## Exercise requirements
The full set of entries is to be printed exactly, with pictures excluded.

⟨

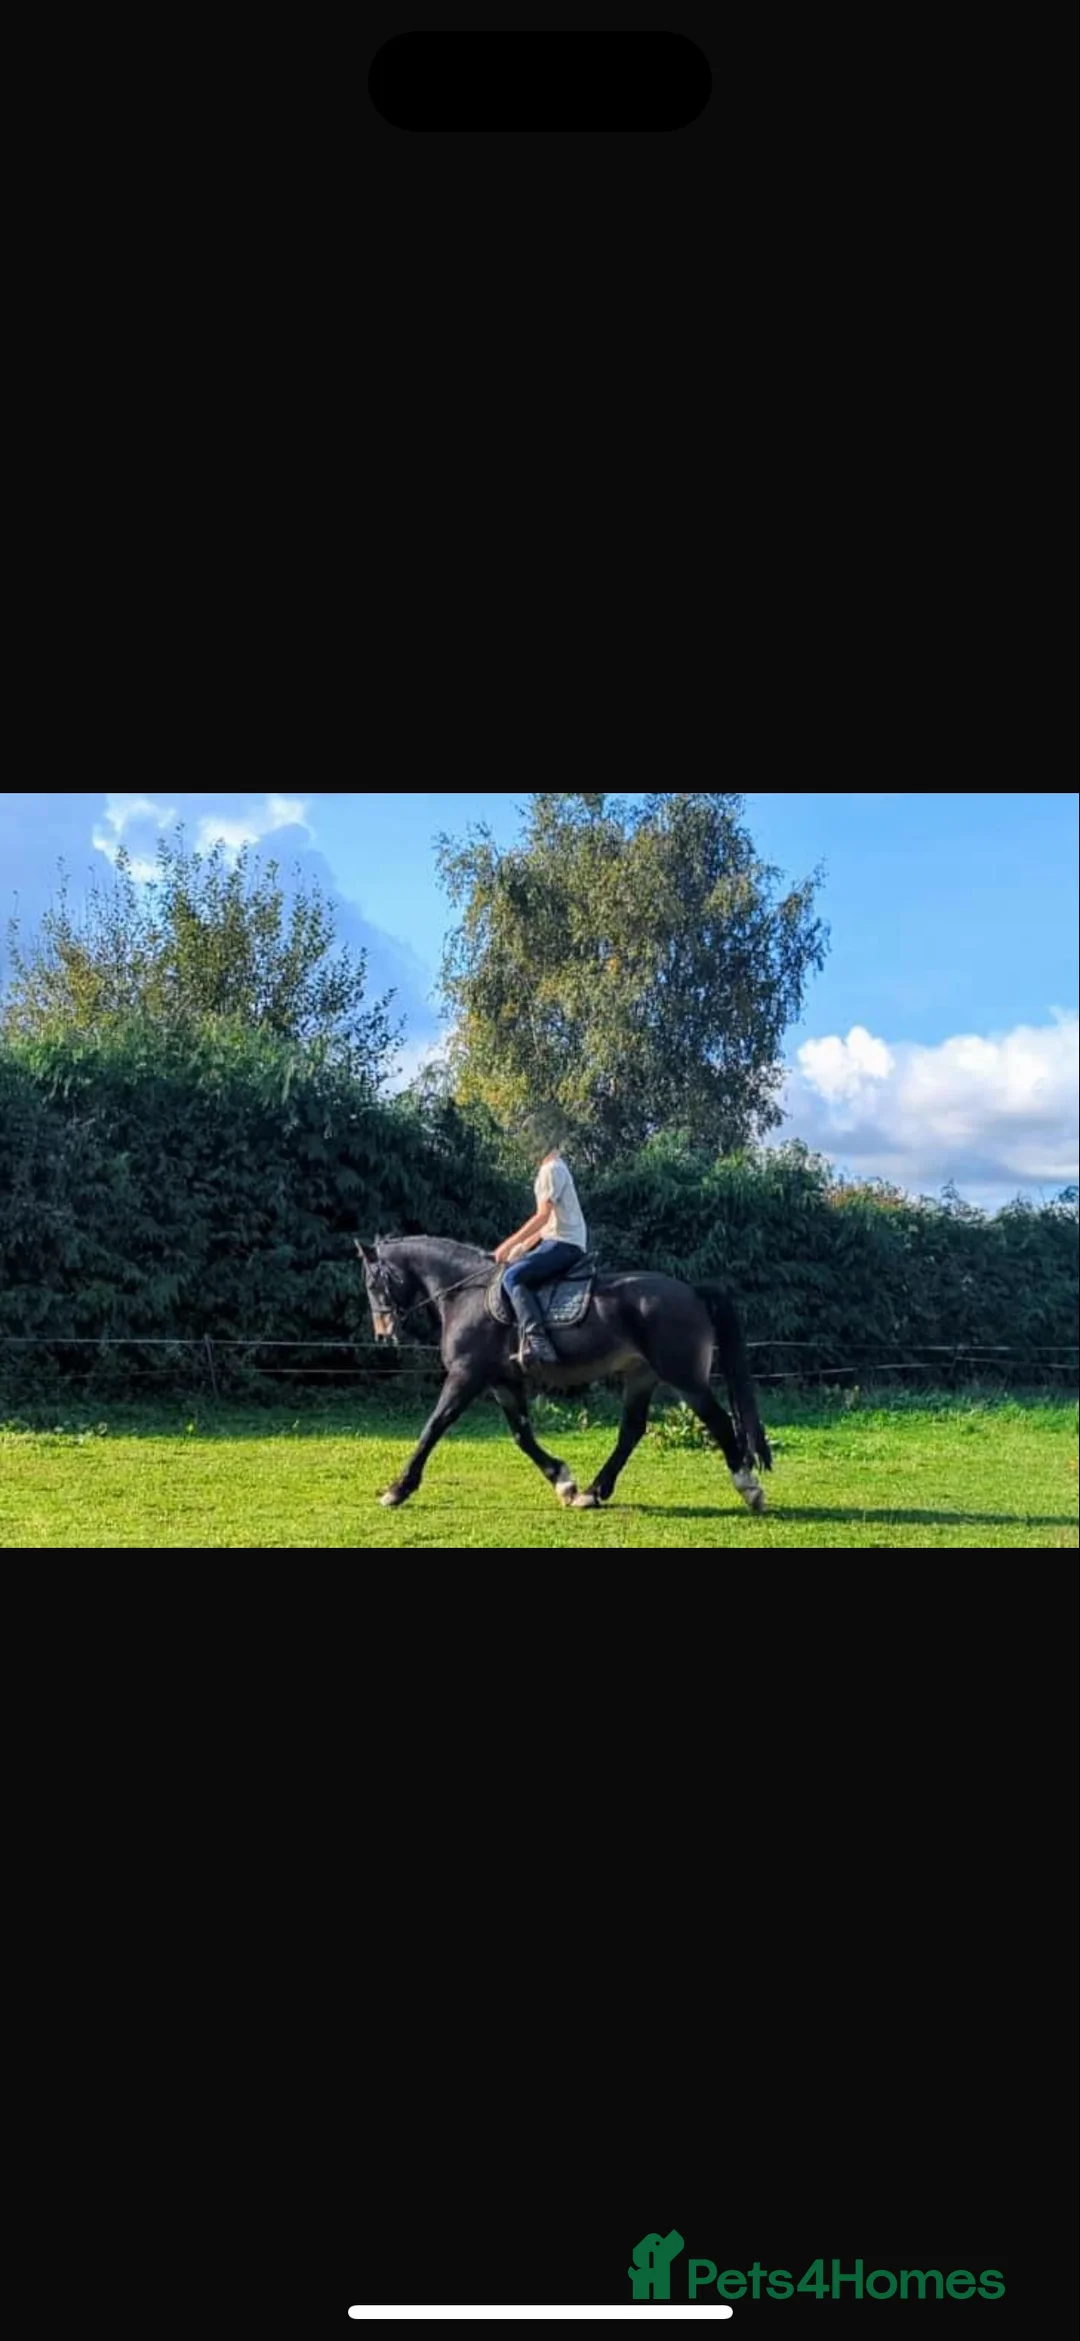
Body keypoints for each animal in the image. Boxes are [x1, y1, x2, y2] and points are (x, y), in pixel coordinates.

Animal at [357, 1234, 772, 1515]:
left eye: (373, 1283)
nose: (383, 1333)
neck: (466, 1294)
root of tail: (691, 1291)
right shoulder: (503, 1382)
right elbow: (522, 1436)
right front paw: (563, 1482)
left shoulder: (466, 1375)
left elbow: (433, 1427)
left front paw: (397, 1489)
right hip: (642, 1375)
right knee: (631, 1431)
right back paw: (592, 1492)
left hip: (684, 1378)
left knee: (718, 1421)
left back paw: (749, 1488)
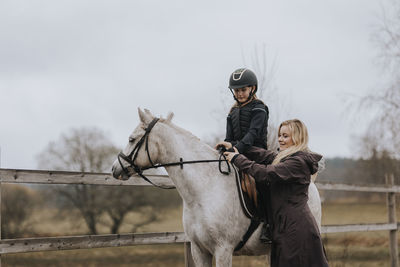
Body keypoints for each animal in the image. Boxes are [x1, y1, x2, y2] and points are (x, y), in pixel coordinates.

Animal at [111, 109, 322, 267]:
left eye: (131, 139)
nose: (115, 168)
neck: (203, 191)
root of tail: (312, 186)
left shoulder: (223, 250)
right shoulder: (199, 250)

⟩

## Result below
Body keypoints for each animal in the image. Boxes are [x1, y1, x2, y2] and points are (x, y), in pixel coordinates.

Animal at [357, 1234, 772, 1515]:
left eye: (373, 1283)
nose: (383, 1333)
neck: (466, 1294)
root of tail: (691, 1291)
right shoulder: (503, 1382)
right elbow: (522, 1436)
right front paw: (563, 1482)
left shoulder: (466, 1375)
left elbow: (433, 1427)
left front paw: (397, 1489)
right hip: (642, 1375)
right knee: (631, 1431)
right back paw: (592, 1492)
left hip: (684, 1378)
left knee: (718, 1421)
left back paw: (749, 1488)
Body keypoints for each animal in the image. Boxes are [x1, y1, x2, y2] and points are (x, y), in pixel coordinates.

Animal at [111, 109, 322, 267]:
left eye: (131, 139)
nose: (115, 168)
neck: (203, 191)
root of tail: (312, 186)
left shoulder: (223, 250)
right shoulder: (199, 250)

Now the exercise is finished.